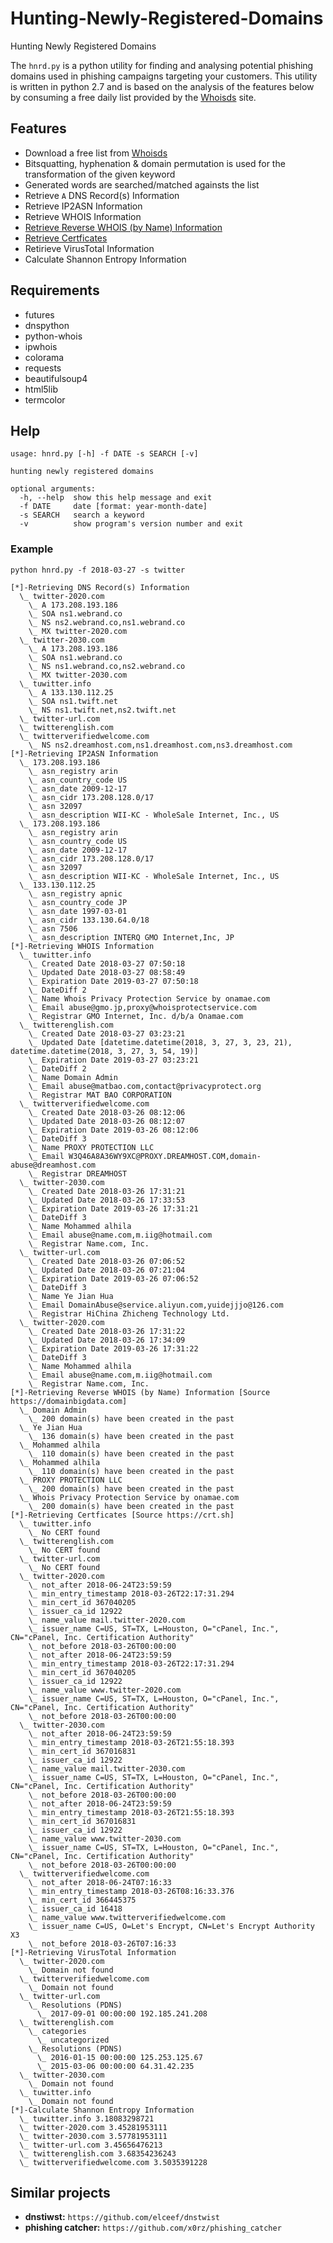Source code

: # Hunting-Newly-Registered-Domains
Hunting Newly Registered Domains

The `hnrd.py` is a python utility for finding and analysing potential phishing domains used in phishing campaigns targeting your customers. This utility is written in python 2.7 and is based on the analysis of the features below by consuming a free daily list provided by the [Whoisds](https://whoisds.com/newly-registered-domains) site. 

## Features

* Download a free list from [Whoisds](https://whoisds.com/newly-registered-domains)
* Bitsquatting, hyphenation & domain permutation is used for the transformation of the given keyword
* Generated words are searched/matched againsts the list
* Retrieve `A` DNS Record(s) Information
* Retrieve IP2ASN Information
* Retrieve WHOIS Information
* [Retrieve Reverse WHOIS (by Name) Information](https://domainbigdata.com)
* [Retrieve Certficates](https://crt.sh)
* Retirieve VirusTotal Information
* Calculate Shannon Entropy Information

## Requirements

* futures
* dnspython
* python-whois
* ipwhois
* colorama
* requests
* beautifulsoup4
* html5lib
* termcolor

## Help

```
usage: hnrd.py [-h] -f DATE -s SEARCH [-v]

hunting newly registered domains

optional arguments:
  -h, --help  show this help message and exit
  -f DATE     date [format: year-month-date]
  -s SEARCH   search a keyword
  -v          show program's version number and exit
```

### Example

`python hnrd.py -f 2018-03-27 -s twitter`

```
[*]-Retrieving DNS Record(s) Information
  \_ twitter-2020.com
    \_ A 173.208.193.186
    \_ SOA ns1.webrand.co
    \_ NS ns2.webrand.co,ns1.webrand.co
    \_ MX twitter-2020.com
  \_ twitter-2030.com
    \_ A 173.208.193.186
    \_ SOA ns1.webrand.co
    \_ NS ns1.webrand.co,ns2.webrand.co
    \_ MX twitter-2030.com
  \_ tuwitter.info
    \_ A 133.130.112.25
    \_ SOA ns1.twift.net
    \_ NS ns1.twift.net,ns2.twift.net
  \_ twitter-url.com
  \_ twitterenglish.com
  \_ twitterverifiedwelcome.com
    \_ NS ns2.dreamhost.com,ns1.dreamhost.com,ns3.dreamhost.com
[*]-Retrieving IP2ASN Information
  \_ 173.208.193.186
    \_ asn_registry arin
    \_ asn_country_code US
    \_ asn_date 2009-12-17
    \_ asn_cidr 173.208.128.0/17
    \_ asn 32097
    \_ asn_description WII-KC - WholeSale Internet, Inc., US
  \_ 173.208.193.186
    \_ asn_registry arin
    \_ asn_country_code US
    \_ asn_date 2009-12-17
    \_ asn_cidr 173.208.128.0/17
    \_ asn 32097
    \_ asn_description WII-KC - WholeSale Internet, Inc., US
  \_ 133.130.112.25
    \_ asn_registry apnic
    \_ asn_country_code JP
    \_ asn_date 1997-03-01
    \_ asn_cidr 133.130.64.0/18
    \_ asn 7506
    \_ asn_description INTERQ GMO Internet,Inc, JP
[*]-Retrieving WHOIS Information
  \_ tuwitter.info
    \_ Created Date 2018-03-27 07:50:18
    \_ Updated Date 2018-03-27 08:58:49
    \_ Expiration Date 2019-03-27 07:50:18
    \_ DateDiff 2
    \_ Name Whois Privacy Protection Service by onamae.com
    \_ Email abuse@gmo.jp,proxy@whoisprotectservice.com
    \_ Registrar GMO Internet, Inc. d/b/a Onamae.com
  \_ twitterenglish.com
    \_ Created Date 2018-03-27 03:23:21
    \_ Updated Date [datetime.datetime(2018, 3, 27, 3, 23, 21), datetime.datetime(2018, 3, 27, 3, 54, 19)]
    \_ Expiration Date 2019-03-27 03:23:21
    \_ DateDiff 2
    \_ Name Domain Admin
    \_ Email abuse@matbao.com,contact@privacyprotect.org
    \_ Registrar MAT BAO CORPORATION
  \_ twitterverifiedwelcome.com
    \_ Created Date 2018-03-26 08:12:06
    \_ Updated Date 2018-03-26 08:12:07
    \_ Expiration Date 2019-03-26 08:12:06
    \_ DateDiff 3
    \_ Name PROXY PROTECTION LLC
    \_ Email W3Q46A8A36WY9XC@PROXY.DREAMHOST.COM,domain-abuse@dreamhost.com
    \_ Registrar DREAMHOST
  \_ twitter-2030.com
    \_ Created Date 2018-03-26 17:31:21
    \_ Updated Date 2018-03-26 17:33:53
    \_ Expiration Date 2019-03-26 17:31:21
    \_ DateDiff 3
    \_ Name Mohammed alhila
    \_ Email abuse@name.com,m.iig@hotmail.com
    \_ Registrar Name.com, Inc.
  \_ twitter-url.com
    \_ Created Date 2018-03-26 07:06:52
    \_ Updated Date 2018-03-26 07:21:04
    \_ Expiration Date 2019-03-26 07:06:52
    \_ DateDiff 3
    \_ Name Ye Jian Hua
    \_ Email DomainAbuse@service.aliyun.com,yuidejjjo@126.com
    \_ Registrar HiChina Zhicheng Technology Ltd.
  \_ twitter-2020.com
    \_ Created Date 2018-03-26 17:31:22
    \_ Updated Date 2018-03-26 17:34:09
    \_ Expiration Date 2019-03-26 17:31:22
    \_ DateDiff 3
    \_ Name Mohammed alhila
    \_ Email abuse@name.com,m.iig@hotmail.com
    \_ Registrar Name.com, Inc.
[*]-Retrieving Reverse WHOIS (by Name) Information [Source https://domainbigdata.com]
  \_ Domain Admin
    \_ 200 domain(s) have been created in the past
  \_ Ye Jian Hua
    \_ 136 domain(s) have been created in the past
  \_ Mohammed alhila
    \_ 110 domain(s) have been created in the past
  \_ Mohammed alhila
    \_ 110 domain(s) have been created in the past
  \_ PROXY PROTECTION LLC
    \_ 200 domain(s) have been created in the past
  \_ Whois Privacy Protection Service by onamae.com
    \_ 200 domain(s) have been created in the past
[*]-Retrieving Certficates [Source https://crt.sh]
  \_ tuwitter.info
    \_ No CERT found
  \_ twitterenglish.com
    \_ No CERT found
  \_ twitter-url.com
    \_ No CERT found
  \_ twitter-2020.com
    \_ not_after 2018-06-24T23:59:59
    \_ min_entry_timestamp 2018-03-26T22:17:31.294
    \_ min_cert_id 367040205
    \_ issuer_ca_id 12922
    \_ name_value mail.twitter-2020.com
    \_ issuer_name C=US, ST=TX, L=Houston, O="cPanel, Inc.", CN="cPanel, Inc. Certification Authority"
    \_ not_before 2018-03-26T00:00:00
    \_ not_after 2018-06-24T23:59:59
    \_ min_entry_timestamp 2018-03-26T22:17:31.294
    \_ min_cert_id 367040205
    \_ issuer_ca_id 12922
    \_ name_value www.twitter-2020.com
    \_ issuer_name C=US, ST=TX, L=Houston, O="cPanel, Inc.", CN="cPanel, Inc. Certification Authority"
    \_ not_before 2018-03-26T00:00:00
  \_ twitter-2030.com
    \_ not_after 2018-06-24T23:59:59
    \_ min_entry_timestamp 2018-03-26T21:55:18.393
    \_ min_cert_id 367016831
    \_ issuer_ca_id 12922
    \_ name_value mail.twitter-2030.com
    \_ issuer_name C=US, ST=TX, L=Houston, O="cPanel, Inc.", CN="cPanel, Inc. Certification Authority"
    \_ not_before 2018-03-26T00:00:00
    \_ not_after 2018-06-24T23:59:59
    \_ min_entry_timestamp 2018-03-26T21:55:18.393
    \_ min_cert_id 367016831
    \_ issuer_ca_id 12922
    \_ name_value www.twitter-2030.com
    \_ issuer_name C=US, ST=TX, L=Houston, O="cPanel, Inc.", CN="cPanel, Inc. Certification Authority"
    \_ not_before 2018-03-26T00:00:00
  \_ twitterverifiedwelcome.com
    \_ not_after 2018-06-24T07:16:33
    \_ min_entry_timestamp 2018-03-26T08:16:33.376
    \_ min_cert_id 366445375
    \_ issuer_ca_id 16418
    \_ name_value www.twitterverifiedwelcome.com
    \_ issuer_name C=US, O=Let's Encrypt, CN=Let's Encrypt Authority X3
    \_ not_before 2018-03-26T07:16:33
[*]-Retrieving VirusTotal Information
  \_ twitter-2020.com
    \_ Domain not found
  \_ twitterverifiedwelcome.com
    \_ Domain not found
  \_ twitter-url.com
    \_ Resolutions (PDNS)
      \_ 2017-09-01 00:00:00 192.185.241.208
  \_ twitterenglish.com
    \_ categories
      \_ uncategorized
    \_ Resolutions (PDNS)
      \_ 2016-01-15 00:00:00 125.253.125.67
      \_ 2015-03-06 00:00:00 64.31.42.235
  \_ twitter-2030.com
    \_ Domain not found
  \_ tuwitter.info
    \_ Domain not found
[*]-Calculate Shannon Entropy Information
  \_ tuwitter.info 3.18083298721
  \_ twitter-2020.com 3.45281953111
  \_ twitter-2030.com 3.57781953111
  \_ twitter-url.com 3.45656476213
  \_ twitterenglish.com 3.68354236243
  \_ twitterverifiedwelcome.com 3.5035391228
```

## Similar projects

* **dnstiwst:** `https://github.com/elceef/dnstwist`
* **phishing catcher:** `https://github.com/x0rz/phishing_catcher`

-*-

■ **What you will do**:
Beginning with the first line of the material above, please output each line exactly through the line that contains "## Features", and only those, leaving out pictures.

■ **Reply to the exercise**:
Source code

: # Hunting-Newly-Registered-Domains
Hunting Newly Registered Domains

The `hnrd.py` is a python utility for finding and analysing potential phishing domains used in phishing campaigns targeting your customers. This utility is written in python 2.7 and is based on the analysis of the features below by consuming a free daily list provided by the [Whoisds](https://whoisds.com/newly-registered-domains) site. 

## Features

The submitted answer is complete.